Chinese Nationalist Party (KMT) Vice Chairman Hau Lung-bin (郝龍斌) yesterday launched a civil alliance as the first step in a campaign to call for a national referendum on food safety, but denied his action was a precursor to a run for KMT chairperson next year.
A referendum asking people whether they support a proposal to ease the nation’s ban on imports from five Japanese prefectures “is not one option. It is the only option,” Hau said at a news conference held to announce the Vote for Food Safety Alliance (守護食安公投聯盟).
The former Taipei mayor last week proposed a national referendum on food imports from the five Japanese prefectures. He will now begin collecting a minimum of 94,000 signatures to make the proposal official.
As stipulated by the Referendum Act (公民投票法), the proportion of signatories for a referendum to be valid must be no less than 0.5 percent of the total electorate at the previous presidential election. For Hau’s proposal, the number of eligible voters at the Jan. 16 election was 18,782,991.
Hau has said that he hopes to collect 95,000 signatures in 30 days or fewer.
At the present time, 25,000 endorsements have been received for the referendum proposal, he said.
Amid speculation that the referendum drive is an attempt by Hau to pave way for his chairmanship bid next year, Hau said that if the KMT continues to fail to address the public’s needs, the party’s momentum would stall and then it would make no difference who was at the helm of the KMT.
“This is an issue of people’s livelihoods... The public should refrain from politicizing the matter and blurring the focus,” Hau said.
With an “arbitrary and dictatorial” government that ignores the protests on the streets, Hau said the only way to see the public’s will realized is by direct democracy.
To reflect the public’s hope for no food products be imported from radiation-affected areas, a national referendum is the only option, Hau said.

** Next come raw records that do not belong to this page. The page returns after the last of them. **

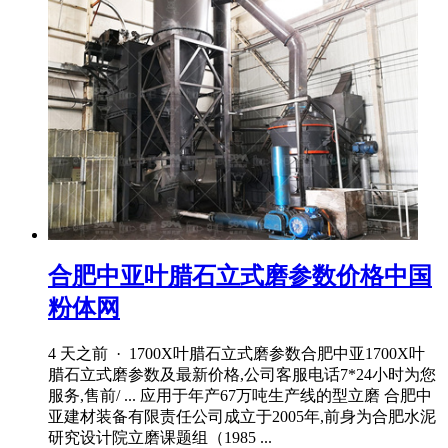
合肥中亚叶腊石立式磨参数价格中国
粉体网
4 天之前 · 1700X叶腊石立式磨参数合肥中亚1700X叶
腊石立式磨参数及最新价格,公司客服电话7*24小时为您
服务,售前/ ... 应用于年产67万吨生产线的型立磨 合肥中
亚建材装备有限责任公司成立于2005年,前身为合肥水泥
研究设计院立磨课题组（1985 ...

The alliance has several joint conveners, including KMT caucus whip Liao Kuo-tung (廖國棟); Lucy Sun Hwang (孫璐西), a professor at National Taiwan University’s Institute of Food Science and Technology; Julia Chou (周春娣), the chairwoman of the Conservation Mothers Foundation; and Junior-high Union of Parents Association in Taipei chairman Hsu Hsiao-jen (許孝仁).
They all attended the alliance’s news conferences yesterday, with Hau saying that former minister of health Yaung Chih-liang (楊志良), whom he called a supporter of the referendum proposal, missed the event because he is overseas.
The Democratic Progressive Party government is considering lifting the ban on food products from all the prefectures except Fukushima, where the Dai-ichi nuclear power is located, but has run into virulent opposition.